The auxiliary function handle (link)
handles the exceptions raised by remove_minimal and returns
an invalid diagnostic in these cases.
The reference implementation is now complete. There remains to tell Monolith about the operations that we want to test. For each operation, we must provide a specification (that is, roughly, a type), a reference implementation, and a candidate implementation. This is done as follows (test.ml):
let spec = t in
declare "empty" spec R.empty C.empty;
let spec = value ^> key ^> t in
declare "singleton" spec R.singleton C.singleton;
let spec = t ^> t ^> t in
declare "merge" spec R.merge C.merge;
let spec = t ^> nondet (option ((key *** value) *** t)) in
declare "pop" spec R.pop C.pop;In the case of pop, we have used the combinator
nondet (documentation)
to tell Monolith that pop is a non-deterministic operation,
whose reference implementation is written in the unusual style that we
have shown above.
There remains to run the test, which runs forever and prints the problematic scenarios that it detects.
It is worth noting that the result of pop is a composite
value: it is partly concrete, partly abstract, as it is an (optional)
pair of a key-value pair (concrete data that can be observed) and a
priority queue (abstract data that cannot be directly observed).

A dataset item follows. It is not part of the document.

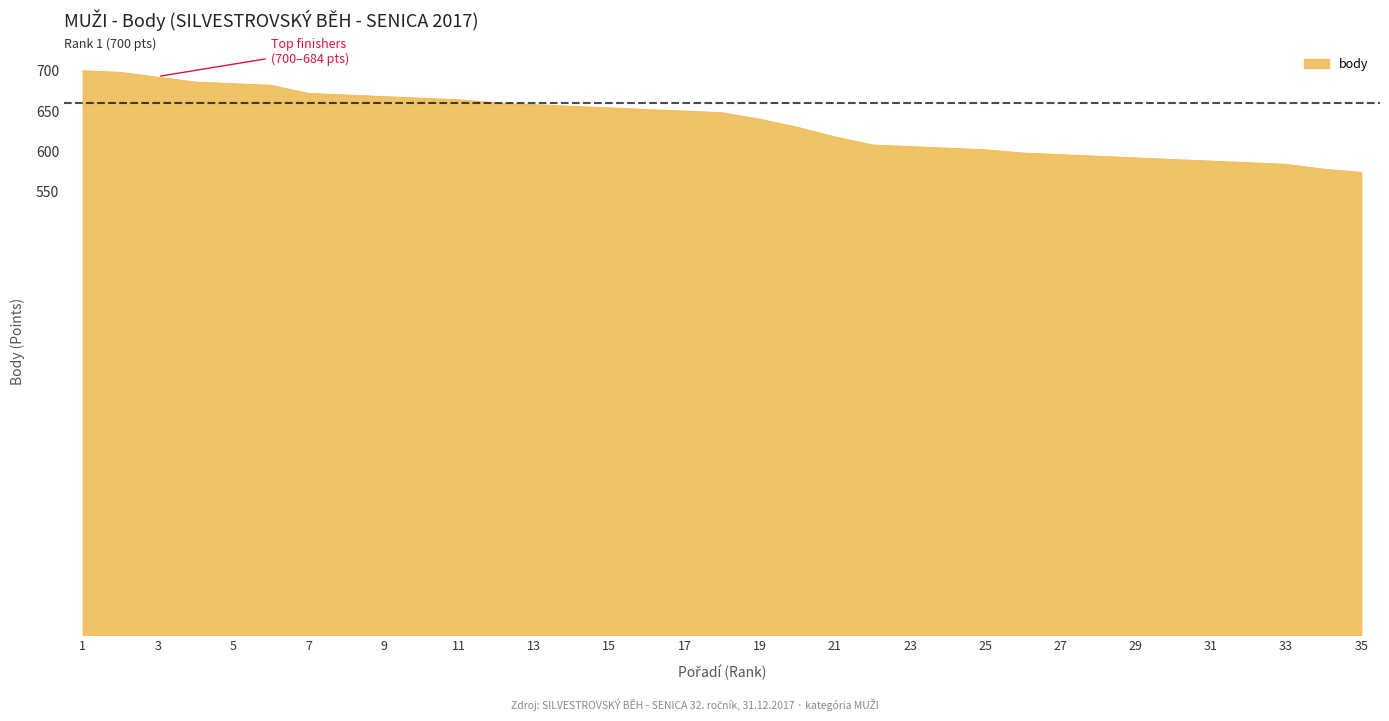

What is the greatest value displayed?

700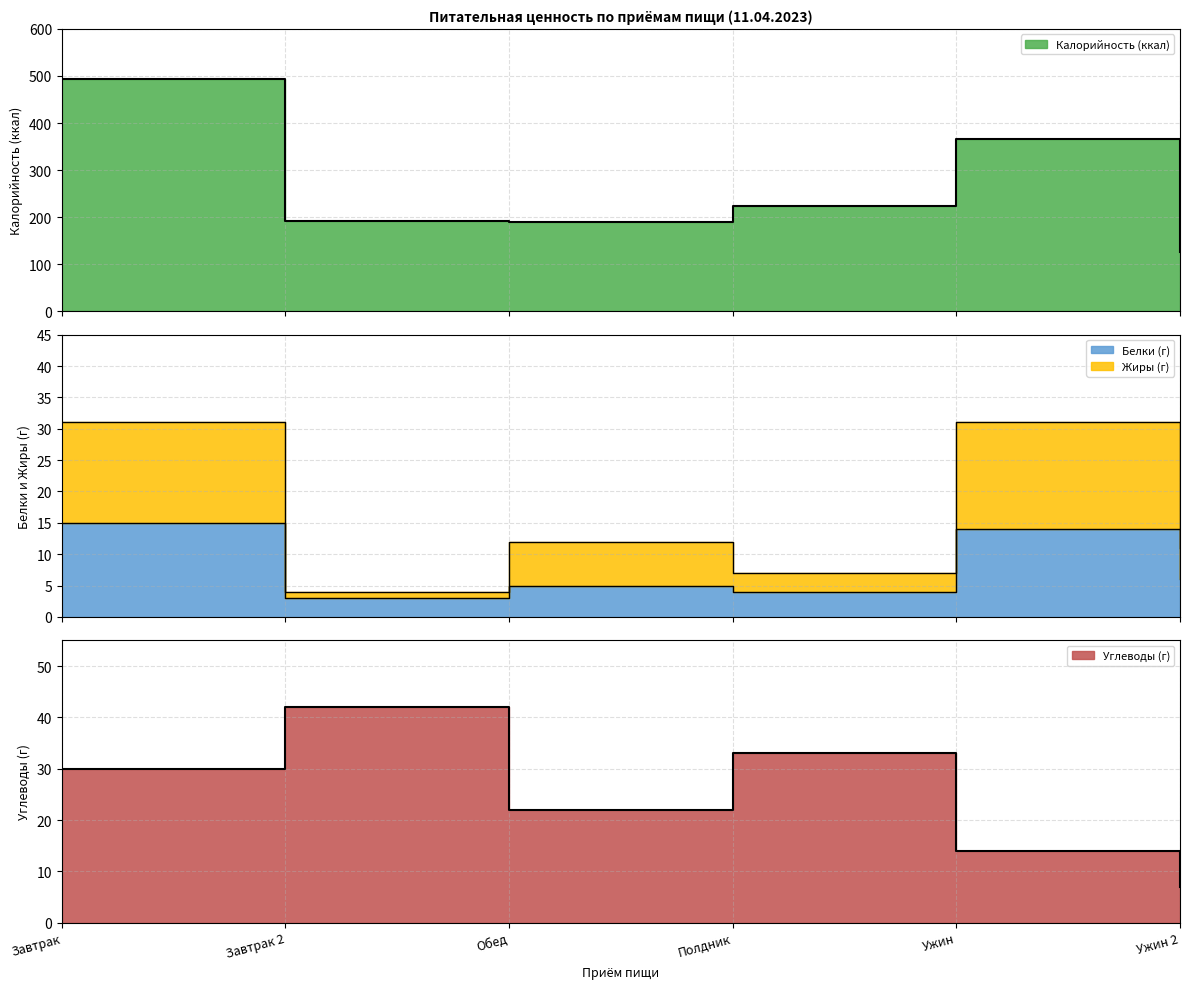

True or false: Белки (г) and Калорийность (ккал) cross at least once.

False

This
does not create any problem: Monolith is able to automatically decompose
this composite value and submit the priority queue component to further
testing.
To illustrate this, let us intentionally introduce the following bug in the candidate implementation:
let pop q =
match pop q with
| Some (kv, q') ->
ignore q';
Some (kv, q) (* return the original queue, unchanged *)
| None ->
NoneThen, the test immediately fails and prints the following scenario:
(* @03: Failure in an observation: candidate and reference disagree. *)
open Bitsets.LeftistHeap.Make(Int);;
#require "monolith";;
module Sup = Monolith.Support;;
(* @01 *) let x0 = singleton 6 11;;
(* @02 *) let (Some ((_, _), x1)) = pop x0;;
(* @03 *) let observed = pop x1;;
(* candidate returns (6, 11), which does not exist *)
The priority queue returned by the first pop operation
is extracted, named x1, and submitted to a second
pop operation, where an observable problem appears.